When I moved into my home many years ago, there was this lock-box mounted to the water main on the side of the house. I figured it was one of those used by real-estate agents to store the house key for viewings, but months passed and it still remained there. No one from my buyer's agent's office had a clue what this was, and the seller of the house had already moved out-of-state.

Recently, I had some plumbing work done, and that also included replacing the main water valve for the house, allowing this lock box to come free from the plumbing. Now inspecting it up close, and looking up the model online, I realized that it has an alphabet wheel and uses a three-letter combination.

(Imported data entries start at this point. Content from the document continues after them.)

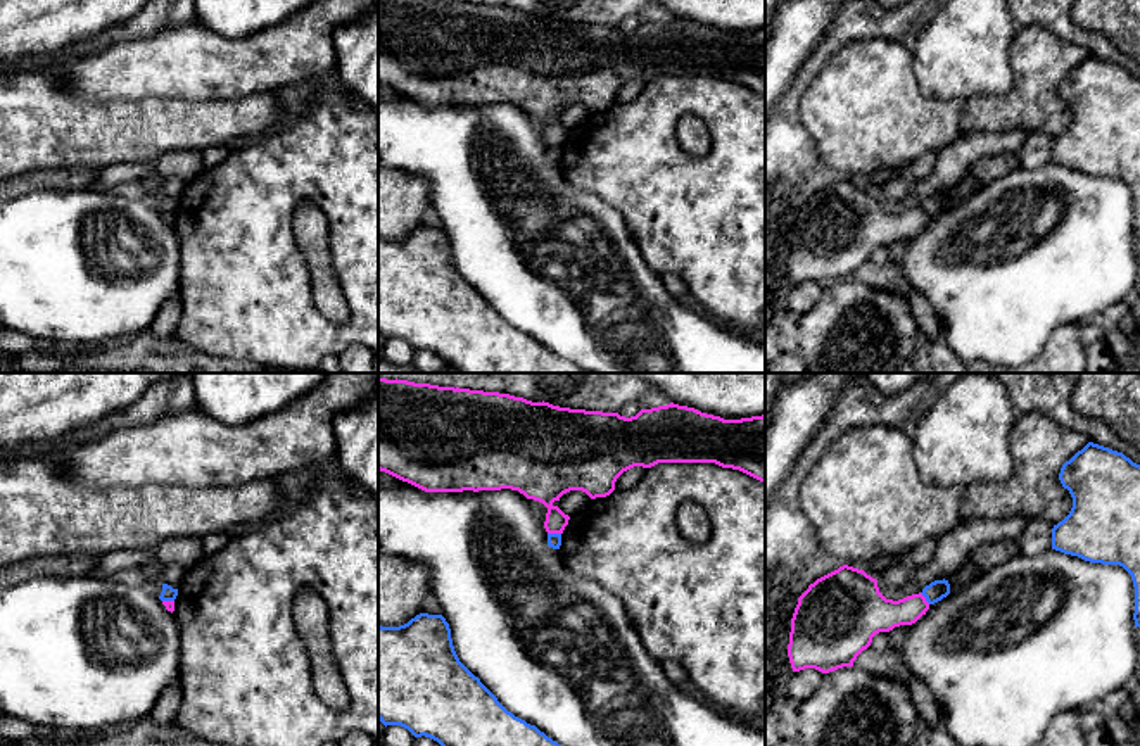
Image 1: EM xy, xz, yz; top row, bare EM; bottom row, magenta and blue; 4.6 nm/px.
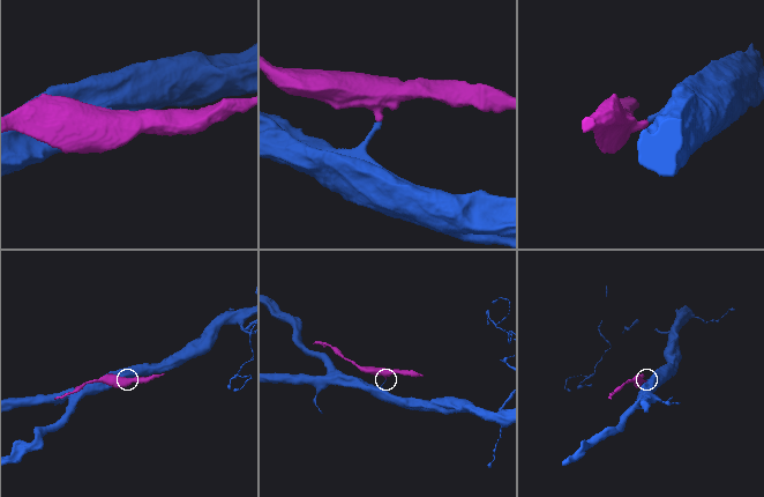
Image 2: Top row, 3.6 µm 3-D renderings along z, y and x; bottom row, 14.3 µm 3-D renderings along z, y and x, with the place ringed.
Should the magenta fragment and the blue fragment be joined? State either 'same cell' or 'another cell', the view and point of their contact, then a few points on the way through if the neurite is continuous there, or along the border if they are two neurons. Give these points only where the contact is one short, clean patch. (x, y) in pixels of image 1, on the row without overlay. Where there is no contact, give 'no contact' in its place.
another cell | xz (555, 145) | along xz (548, 145), (560, 147)

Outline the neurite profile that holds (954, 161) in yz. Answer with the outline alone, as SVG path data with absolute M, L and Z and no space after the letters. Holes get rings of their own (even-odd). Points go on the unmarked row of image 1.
M1028 130L960 133L950 145L941 149L933 171L914 183L909 197L919 205L934 193L948 193L969 171L971 164L983 157L995 157L1021 149L1029 135Z

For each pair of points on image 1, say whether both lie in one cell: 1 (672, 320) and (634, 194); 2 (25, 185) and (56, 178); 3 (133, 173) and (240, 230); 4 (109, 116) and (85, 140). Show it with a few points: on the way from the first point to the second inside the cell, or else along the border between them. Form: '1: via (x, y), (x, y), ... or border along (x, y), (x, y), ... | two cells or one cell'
1: border along (636, 240), (643, 261), (660, 277) | two cells
2: via (31, 182), (49, 180) | one cell
3: border along (187, 182), (177, 201) | two cells
4: via (104, 121), (90, 135) | one cell

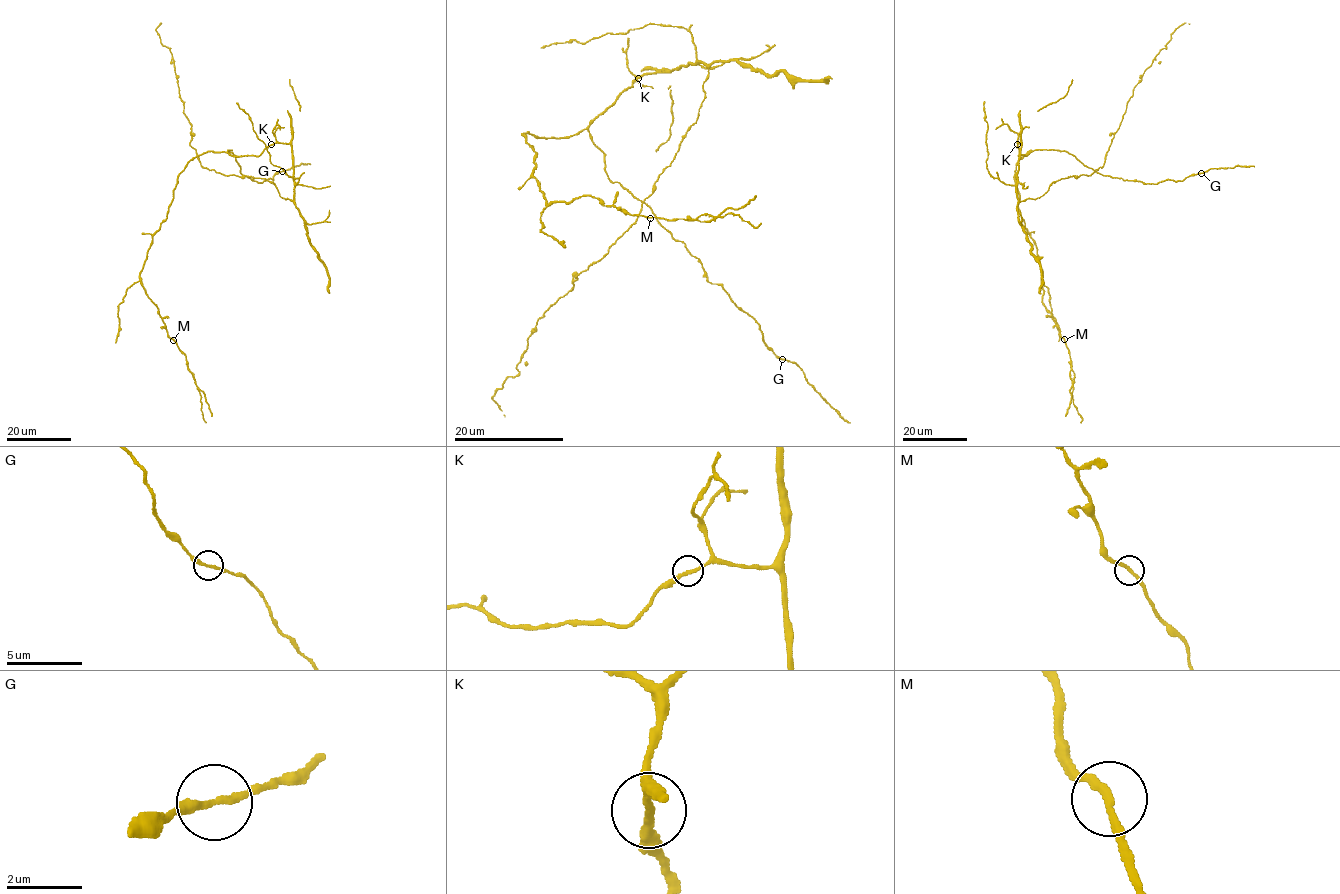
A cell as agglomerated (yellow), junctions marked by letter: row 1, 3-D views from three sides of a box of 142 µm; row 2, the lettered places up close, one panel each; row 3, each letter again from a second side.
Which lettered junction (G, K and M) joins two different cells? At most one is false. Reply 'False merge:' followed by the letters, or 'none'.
False merge: M

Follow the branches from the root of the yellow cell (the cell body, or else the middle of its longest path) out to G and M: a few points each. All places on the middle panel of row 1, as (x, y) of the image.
G: (639, 78), (588, 127), (604, 155), (604, 172), (651, 209), (782, 359)
M: (639, 78), (576, 134), (522, 136), (537, 153), (533, 173), (546, 205), (593, 196), (605, 205), (651, 218)

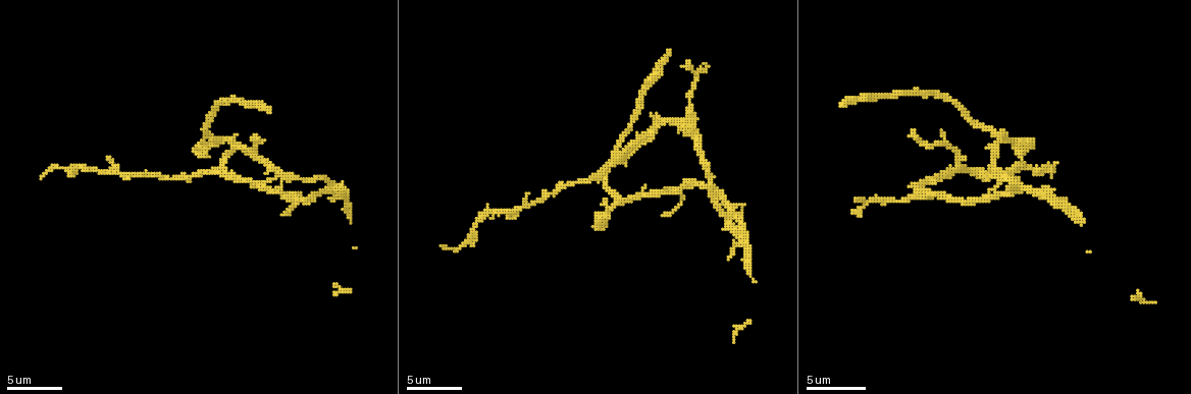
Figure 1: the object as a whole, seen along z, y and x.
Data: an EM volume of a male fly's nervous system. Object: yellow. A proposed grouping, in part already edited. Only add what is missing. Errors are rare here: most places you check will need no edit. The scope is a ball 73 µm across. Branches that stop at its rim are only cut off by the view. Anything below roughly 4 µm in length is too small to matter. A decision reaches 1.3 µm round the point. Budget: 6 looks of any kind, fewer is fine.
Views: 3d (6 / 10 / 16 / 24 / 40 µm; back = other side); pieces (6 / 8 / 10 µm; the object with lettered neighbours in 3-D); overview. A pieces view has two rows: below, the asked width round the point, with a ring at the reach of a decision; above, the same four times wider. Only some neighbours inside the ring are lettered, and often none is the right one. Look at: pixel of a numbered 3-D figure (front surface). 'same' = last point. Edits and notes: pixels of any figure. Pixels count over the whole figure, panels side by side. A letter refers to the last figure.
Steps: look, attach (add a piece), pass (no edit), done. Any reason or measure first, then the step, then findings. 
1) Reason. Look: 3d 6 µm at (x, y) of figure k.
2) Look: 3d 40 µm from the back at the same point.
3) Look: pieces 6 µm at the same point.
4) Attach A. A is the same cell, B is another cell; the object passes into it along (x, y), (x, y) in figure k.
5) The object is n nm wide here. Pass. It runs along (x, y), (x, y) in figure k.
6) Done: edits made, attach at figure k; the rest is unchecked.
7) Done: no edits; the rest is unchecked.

Branch stops here. Look: pieces 8 µm at (910, 136) of figure 1.

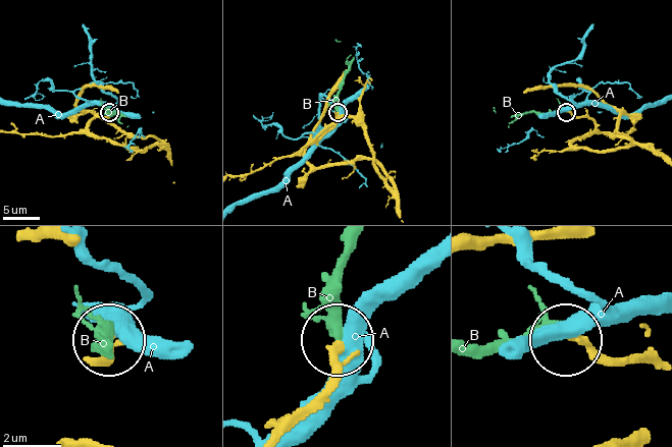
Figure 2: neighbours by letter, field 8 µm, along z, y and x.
Attach B. B is the same cell, A is another cell; the object passes into it along (298, 414), (326, 381), (339, 344), (346, 242) in figure 2; it goes on there.

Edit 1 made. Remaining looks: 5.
Look: overview.

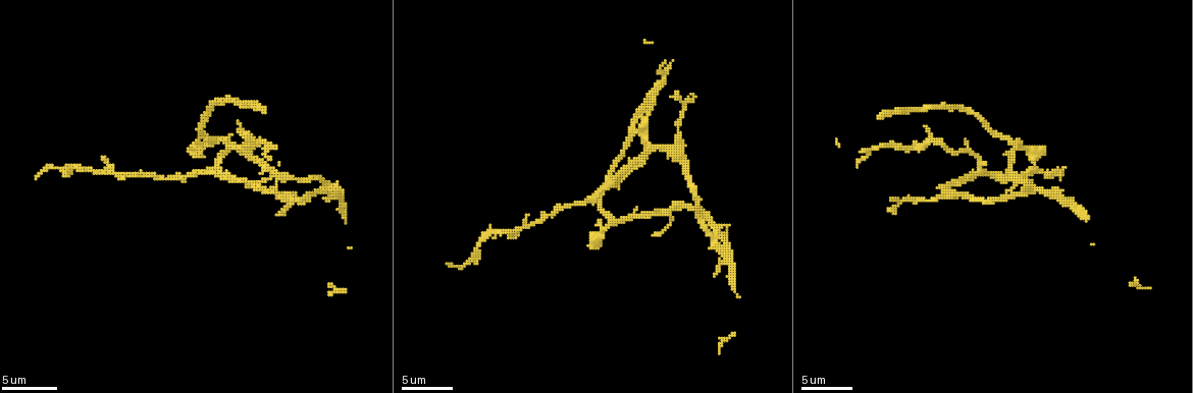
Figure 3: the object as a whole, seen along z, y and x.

As it happens, Thanksgiving weekend was upon me, and since I was bored, I figured I'd try all the possible combinations. Just 17,576 possible combinations, how bad could it be?

The most immediate problem was that due to being out in the elements, the dial did not turn easily. It would move, but was rather rough. And since the knob is only ~1 cm diameter, this is an incredibly un-ergonomic endeavor. I had to stop after the first 100 tries, due to the finger exhaustion.

Knowing this would be untenable for the long-run, I decided to build my way out of this problem. Since a combo lock involves making rotations that almost go all the way around, I drew inspiration from rotary telephone dials, where one's finger starts with the intended number and then swivels the dial around.

But whereas a rotary telephone dial only needs 10 positions, I needed to fit 26 positions, one for each letter. I decided on each hole being 17 mm to comfortably fit any of my fingers, but that also dictated the overall diameter of the wheel. But that's good, since a larger diameter wheel means more leverage to overcome the rough lock movement. It also happens to be that this wheel has a diameter of 180 mm, which is just enough to fit in the 200 mm bed of my 3d printer.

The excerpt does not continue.